Fest’s impressively broad offering of Indian cinema was a prime conversation point, while certain trends keep popping up, from opera-on-film (repped by Franco Zeffirelli’s pallid opening-nighter “Callas Forever” as well as Magyar epic “Bank Ban”) to pics depicting gay murder in London (“Endgame,” “Nine Dead Gay Guys”).
Hollywood’s presence was shown off Saturday night with fest’s annual gala at the Palm Springs Convention Center, emceed by Lily Tomlin. Awards were bestowed upon Redgrave, Zeffirelli, Michel Legrand, Mace Neufeld and Stephen Daldry, while Quincy Jones, James Cromwell, Phillip Noyce, Allison Janney and Valarie Pettiford made appearances. Gala attendees included Julie Taymor, composer Elliot Goldenthal, lensers Michael Ballhaus and Dante Spinotti, author Sidney Sheldon and thesps Juliet Mills, Sally Kirkland, Jack Klugman and Pat Morita.

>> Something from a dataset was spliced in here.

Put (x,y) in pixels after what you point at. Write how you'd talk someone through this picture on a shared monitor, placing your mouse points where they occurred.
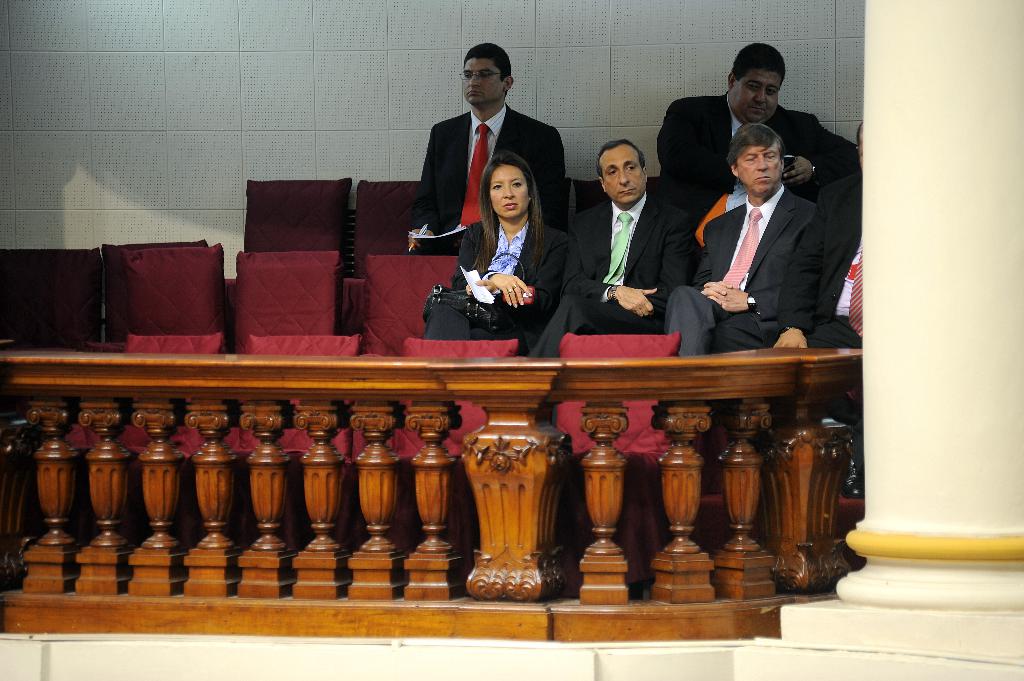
Here a beautiful woman (503,291) is sitting, looking at this side. She wore coat (507,313), trouser (451,320). 4 Men (477,202) are sitting on the chairs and observing this.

Vilmos Zsigmond accepted the career award on behalf of the late cinematographer Conrad Hall, one of the fest’s special honorees.
The snafu over “Pinocchio” had further repercussions, with the Fipresci critics’ jury disqualifying Benigni’s fairy tale from consideration for the best pic prize among the Oscar selection group. An additional title in this group, “Ogu and Mampato in Rapa Nui” from Chile, also was nixed by the critics’ jury since the Spanish-lingo print lacked English subtitles. (Another Miramax entry set to show in its uncut, original form, Stephen Chow’s Hong Kong hit “Shaolin Soccer,” was delivered in the trimmed, English-dubbed version prepped for U.S. release.)
Event continues through Sunday, capped with awards announcements and closing-night entry “The Great American Songbook.”